Segment Start: PROVIDED RECORDS

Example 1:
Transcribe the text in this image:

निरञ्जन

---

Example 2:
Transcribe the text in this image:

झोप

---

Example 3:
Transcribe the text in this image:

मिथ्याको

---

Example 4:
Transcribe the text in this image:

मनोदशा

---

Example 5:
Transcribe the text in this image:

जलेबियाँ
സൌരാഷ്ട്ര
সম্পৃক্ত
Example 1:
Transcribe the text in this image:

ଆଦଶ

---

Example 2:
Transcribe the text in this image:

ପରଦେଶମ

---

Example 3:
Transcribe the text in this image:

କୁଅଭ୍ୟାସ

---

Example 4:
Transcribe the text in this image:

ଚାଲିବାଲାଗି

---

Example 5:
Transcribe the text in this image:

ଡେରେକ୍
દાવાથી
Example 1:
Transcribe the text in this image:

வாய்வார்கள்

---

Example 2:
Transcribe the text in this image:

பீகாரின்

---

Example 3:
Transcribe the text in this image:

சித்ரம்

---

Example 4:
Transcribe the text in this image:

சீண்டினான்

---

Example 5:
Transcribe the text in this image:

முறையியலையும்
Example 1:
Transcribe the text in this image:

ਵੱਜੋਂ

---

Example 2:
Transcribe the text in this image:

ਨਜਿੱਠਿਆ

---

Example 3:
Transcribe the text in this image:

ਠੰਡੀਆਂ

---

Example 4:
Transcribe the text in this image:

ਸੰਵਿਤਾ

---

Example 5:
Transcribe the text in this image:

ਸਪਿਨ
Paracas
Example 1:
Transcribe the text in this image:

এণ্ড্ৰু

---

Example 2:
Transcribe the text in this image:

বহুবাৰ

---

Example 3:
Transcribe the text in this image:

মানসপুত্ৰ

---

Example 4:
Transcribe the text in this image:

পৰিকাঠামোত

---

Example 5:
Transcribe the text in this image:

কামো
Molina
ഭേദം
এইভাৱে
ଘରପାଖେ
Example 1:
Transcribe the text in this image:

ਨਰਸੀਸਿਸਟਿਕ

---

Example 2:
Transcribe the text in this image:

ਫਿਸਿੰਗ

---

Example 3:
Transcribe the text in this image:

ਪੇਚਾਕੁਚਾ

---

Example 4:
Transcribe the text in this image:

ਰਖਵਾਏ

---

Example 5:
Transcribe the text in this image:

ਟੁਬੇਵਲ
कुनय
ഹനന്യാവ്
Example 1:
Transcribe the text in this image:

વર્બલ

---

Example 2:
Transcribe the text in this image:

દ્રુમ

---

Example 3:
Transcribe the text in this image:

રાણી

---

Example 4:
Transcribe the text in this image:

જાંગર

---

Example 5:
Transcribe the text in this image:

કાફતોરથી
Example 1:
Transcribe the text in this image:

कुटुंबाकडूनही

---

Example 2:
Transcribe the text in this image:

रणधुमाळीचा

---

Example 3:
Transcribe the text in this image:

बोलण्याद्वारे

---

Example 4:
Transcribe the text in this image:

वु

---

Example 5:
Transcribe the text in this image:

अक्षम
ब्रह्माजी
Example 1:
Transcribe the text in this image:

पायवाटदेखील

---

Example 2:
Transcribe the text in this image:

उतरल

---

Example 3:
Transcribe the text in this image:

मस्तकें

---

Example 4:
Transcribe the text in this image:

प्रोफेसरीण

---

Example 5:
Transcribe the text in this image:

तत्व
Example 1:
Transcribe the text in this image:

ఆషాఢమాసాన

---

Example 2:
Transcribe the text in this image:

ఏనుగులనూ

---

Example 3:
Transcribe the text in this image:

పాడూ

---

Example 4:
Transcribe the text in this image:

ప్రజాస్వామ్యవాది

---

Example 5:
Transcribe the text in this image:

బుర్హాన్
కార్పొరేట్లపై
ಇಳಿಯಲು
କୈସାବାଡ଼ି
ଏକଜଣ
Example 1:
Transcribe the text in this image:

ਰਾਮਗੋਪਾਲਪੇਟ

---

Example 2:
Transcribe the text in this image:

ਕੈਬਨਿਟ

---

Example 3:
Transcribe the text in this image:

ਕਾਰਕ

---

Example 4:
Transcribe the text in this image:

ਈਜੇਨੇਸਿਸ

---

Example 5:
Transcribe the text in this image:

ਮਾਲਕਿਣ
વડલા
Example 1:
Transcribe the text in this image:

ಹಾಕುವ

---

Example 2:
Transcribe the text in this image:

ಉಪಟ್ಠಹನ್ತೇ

Segment End: PROVIDED RECORDS

TRY IT → Write out the entire listing above once more. Keep it exact.

ANSWER BOX →
Example 1:
Transcribe the text in this image:

निरञ्जन

---

Example 2:
Transcribe the text in this image:

झोप

---

Example 3:
Transcribe the text in this image:

मिथ्याको

---

Example 4:
Transcribe the text in this image:

मनोदशा

---

Example 5:
Transcribe the text in this image:

जलेबियाँ
സൌരാഷ്ട്ര
সম্পৃক্ত
Example 1:
Transcribe the text in this image:

ଆଦଶ

---

Example 2:
Transcribe the text in this image:

ପରଦେଶମ

---

Example 3:
Transcribe the text in this image:

କୁଅଭ୍ୟାସ

---

Example 4:
Transcribe the text in this image:

ଚାଲିବାଲାଗି

---

Example 5:
Transcribe the text in this image:

ଡେରେକ୍
દાવાથી
Example 1:
Transcribe the text in this image:

வாய்வார்கள்

---

Example 2:
Transcribe the text in this image:

பீகாரின்

---

Example 3:
Transcribe the text in this image:

சித்ரம்

---

Example 4:
Transcribe the text in this image:

சீண்டினான்

---

Example 5:
Transcribe the text in this image:

முறையியலையும்
Example 1:
Transcribe the text in this image:

ਵੱਜੋਂ

---

Example 2:
Transcribe the text in this image:

ਨਜਿੱਠਿਆ

---

Example 3:
Transcribe the text in this image:

ਠੰਡੀਆਂ

---

Example 4:
Transcribe the text in this image:

ਸੰਵਿਤਾ

---

Example 5:
Transcribe the text in this image:

ਸਪਿਨ
Paracas
Example 1:
Transcribe the text in this image:

এণ্ড্ৰু

---

Example 2:
Transcribe the text in this image:

বহুবাৰ

---

Example 3:
Transcribe the text in this image:

মানসপুত্ৰ

---

Example 4:
Transcribe the text in this image:

পৰিকাঠামোত

---

Example 5:
Transcribe the text in this image:

কামো
Molina
ഭേദം
এইভাৱে
ଘରପାଖେ
Example 1:
Transcribe the text in this image:

ਨਰਸੀਸਿਸਟਿਕ

---

Example 2:
Transcribe the text in this image:

ਫਿਸਿੰਗ

---

Example 3:
Transcribe the text in this image:

ਪੇਚਾਕੁਚਾ

---

Example 4:
Transcribe the text in this image:

ਰਖਵਾਏ

---

Example 5:
Transcribe the text in this image:

ਟੁਬੇਵਲ
कुनय
ഹനന്യാവ്
Example 1:
Transcribe the text in this image:

વર્બલ

---

Example 2:
Transcribe the text in this image:

દ્રુમ

---

Example 3:
Transcribe the text in this image:

રાણી

---

Example 4:
Transcribe the text in this image:

જાંગર

---

Example 5:
Transcribe the text in this image:

કાફતોરથી
Example 1:
Transcribe the text in this image:

कुटुंबाकडूनही

---

Example 2:
Transcribe the text in this image:

रणधुमाळीचा

---

Example 3:
Transcribe the text in this image:

बोलण्याद्वारे

---

Example 4:
Transcribe the text in this image:

वु

---

Example 5:
Transcribe the text in this image:

अक्षम
ब्रह्माजी
Example 1:
Transcribe the text in this image:

पायवाटदेखील

---

Example 2:
Transcribe the text in this image:

उतरल

---

Example 3:
Transcribe the text in this image:

मस्तकें

---

Example 4:
Transcribe the text in this image:

प्रोफेसरीण

---

Example 5:
Transcribe the text in this image:

तत्व
Example 1:
Transcribe the text in this image:

ఆషాఢమాసాన

---

Example 2:
Transcribe the text in this image:

ఏనుగులనూ

---

Example 3:
Transcribe the text in this image:

పాడూ

---

Example 4:
Transcribe the text in this image:

ప్రజాస్వామ్యవాది

---

Example 5:
Transcribe the text in this image:

బుర్హాన్
కార్పొరేట్లపై
ಇಳಿಯಲು
କୈସାବାଡ଼ି
ଏକଜଣ
Example 1:
Transcribe the text in this image:

ਰਾਮਗੋਪਾਲਪੇਟ

---

Example 2:
Transcribe the text in this image:

ਕੈਬਨਿਟ

---

Example 3:
Transcribe the text in this image:

ਕਾਰਕ

---

Example 4:
Transcribe the text in this image:

ਈਜੇਨੇਸਿਸ

---

Example 5:
Transcribe the text in this image:

ਮਾਲਕਿਣ
વડલા
Example 1:
Transcribe the text in this image:

ಹಾಕುವ

---

Example 2:
Transcribe the text in this image:

ಉಪಟ್ಠಹನ್ತೇ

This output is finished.